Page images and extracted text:
___

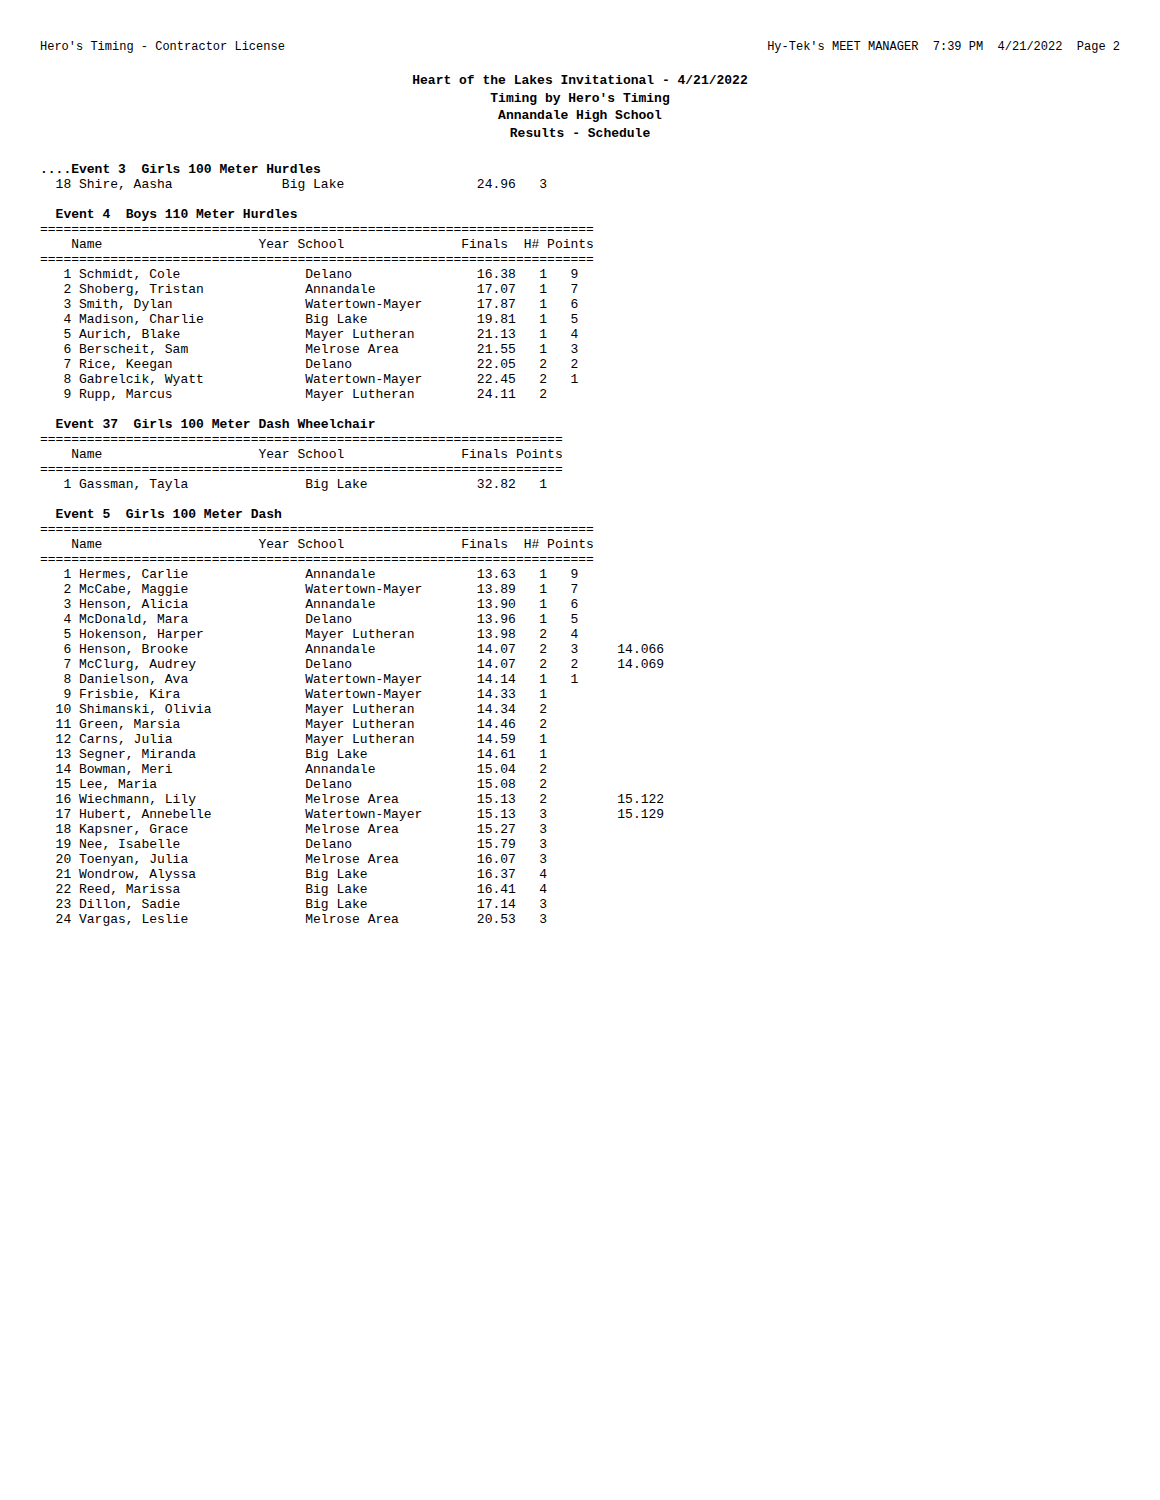Hero's Timing - Contractor License Hy-Tek's MEET MANAGER 7:39 PM 4/21/2022 Page 2
Heart of the Lakes Invitational - 4/21/2022 Timing by Hero's Timing Annandale High School Results - Schedule
....Event 3  Girls 100 Meter Hurdles
  18 Shire, Aasha              Big Lake                 24.96   3

  Event 4  Boys 110 Meter Hurdles
=======================================================================
    Name                    Year School               Finals  H# Points
=======================================================================
   1 Schmidt, Cole                Delano                16.38   1   9
   2 Shoberg, Tristan             Annandale             17.07   1   7
   3 Smith, Dylan                 Watertown-Mayer       17.87   1   6
   4 Madison, Charlie             Big Lake              19.81   1   5
   5 Aurich, Blake                Mayer Lutheran        21.13   1   4
   6 Berscheit, Sam               Melrose Area          21.55   1   3
   7 Rice, Keegan                 Delano                22.05   2   2
   8 Gabrelcik, Wyatt             Watertown-Mayer       22.45   2   1
   9 Rupp, Marcus                 Mayer Lutheran        24.11   2

  Event 37  Girls 100 Meter Dash Wheelchair
===================================================================
    Name                    Year School               Finals Points
===================================================================
   1 Gassman, Tayla               Big Lake              32.82   1

  Event 5  Girls 100 Meter Dash
=======================================================================
    Name                    Year School               Finals  H# Points
=======================================================================
   1 Hermes, Carlie               Annandale             13.63   1   9
   2 McCabe, Maggie               Watertown-Mayer       13.89   1   7
   3 Henson, Alicia               Annandale             13.90   1   6
   4 McDonald, Mara               Delano                13.96   1   5
   5 Hokenson, Harper             Mayer Lutheran        13.98   2   4
   6 Henson, Brooke               Annandale             14.07   2   3     14.066
   7 McClurg, Audrey              Delano                14.07   2   2     14.069
   8 Danielson, Ava               Watertown-Mayer       14.14   1   1
   9 Frisbie, Kira                Watertown-Mayer       14.33   1
  10 Shimanski, Olivia            Mayer Lutheran        14.34   2
  11 Green, Marsia                Mayer Lutheran        14.46   2
  12 Carns, Julia                 Mayer Lutheran        14.59   1
  13 Segner, Miranda              Big Lake              14.61   1
  14 Bowman, Meri                 Annandale             15.04   2
  15 Lee, Maria                   Delano                15.08   2
  16 Wiechmann, Lily              Melrose Area          15.13   2         15.122
  17 Hubert, Annebelle            Watertown-Mayer       15.13   3         15.129
  18 Kapsner, Grace               Melrose Area          15.27   3
  19 Nee, Isabelle                Delano                15.79   3
  20 Toenyan, Julia               Melrose Area          16.07   3
  21 Wondrow, Alyssa              Big Lake              16.37   4
  22 Reed, Marissa                Big Lake              16.41   4
  23 Dillon, Sadie                Big Lake              17.14   3
  24 Vargas, Leslie               Melrose Area          20.53   3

___

Goal of the exercise:
Give back every entry word for word, and drop the pictures as you go.

Result of this exercise:
Hero's Timing - Contractor License Hy-Tek's MEET MANAGER 7:39 PM 4/21/2022 Page 2
Heart of the Lakes Invitational - 4/21/2022 Timing by Hero's Timing Annandale High School Results - Schedule
....Event 3  Girls 100 Meter Hurdles
  18 Shire, Aasha              Big Lake                 24.96   3

  Event 4  Boys 110 Meter Hurdles
=======================================================================
    Name                    Year School               Finals  H# Points
=======================================================================
   1 Schmidt, Cole                Delano                16.38   1   9
   2 Shoberg, Tristan             Annandale             17.07   1   7
   3 Smith, Dylan                 Watertown-Mayer       17.87   1   6
   4 Madison, Charlie             Big Lake              19.81   1   5
   5 Aurich, Blake                Mayer Lutheran        21.13   1   4
   6 Berscheit, Sam               Melrose Area          21.55   1   3
   7 Rice, Keegan                 Delano                22.05   2   2
   8 Gabrelcik, Wyatt             Watertown-Mayer       22.45   2   1
   9 Rupp, Marcus                 Mayer Lutheran        24.11   2

  Event 37  Girls 100 Meter Dash Wheelchair
===================================================================
    Name                    Year School               Finals Points
===================================================================
   1 Gassman, Tayla               Big Lake              32.82   1

  Event 5  Girls 100 Meter Dash
=======================================================================
    Name                    Year School               Finals  H# Points
=======================================================================
   1 Hermes, Carlie               Annandale             13.63   1   9
   2 McCabe, Maggie               Watertown-Mayer       13.89   1   7
   3 Henson, Alicia               Annandale             13.90   1   6
   4 McDonald, Mara               Delano                13.96   1   5
   5 Hokenson, Harper             Mayer Lutheran        13.98   2   4
   6 Henson, Brooke               Annandale             14.07   2   3     14.066
   7 McClurg, Audrey              Delano                14.07   2   2     14.069
   8 Danielson, Ava               Watertown-Mayer       14.14   1   1
   9 Frisbie, Kira                Watertown-Mayer       14.33   1
  10 Shimanski, Olivia            Mayer Lutheran        14.34   2
  11 Green, Marsia                Mayer Lutheran        14.46   2
  12 Carns, Julia                 Mayer Lutheran        14.59   1
  13 Segner, Miranda              Big Lake              14.61   1
  14 Bowman, Meri                 Annandale             15.04   2
  15 Lee, Maria                   Delano                15.08   2
  16 Wiechmann, Lily              Melrose Area          15.13   2         15.122
  17 Hubert, Annebelle            Watertown-Mayer       15.13   3         15.129
  18 Kapsner, Grace               Melrose Area          15.27   3
  19 Nee, Isabelle                Delano                15.79   3
  20 Toenyan, Julia               Melrose Area          16.07   3
  21 Wondrow, Alyssa              Big Lake              16.37   4
  22 Reed, Marissa                Big Lake              16.41   4
  23 Dillon, Sadie                Big Lake              17.14   3
  24 Vargas, Leslie               Melrose Area          20.53   3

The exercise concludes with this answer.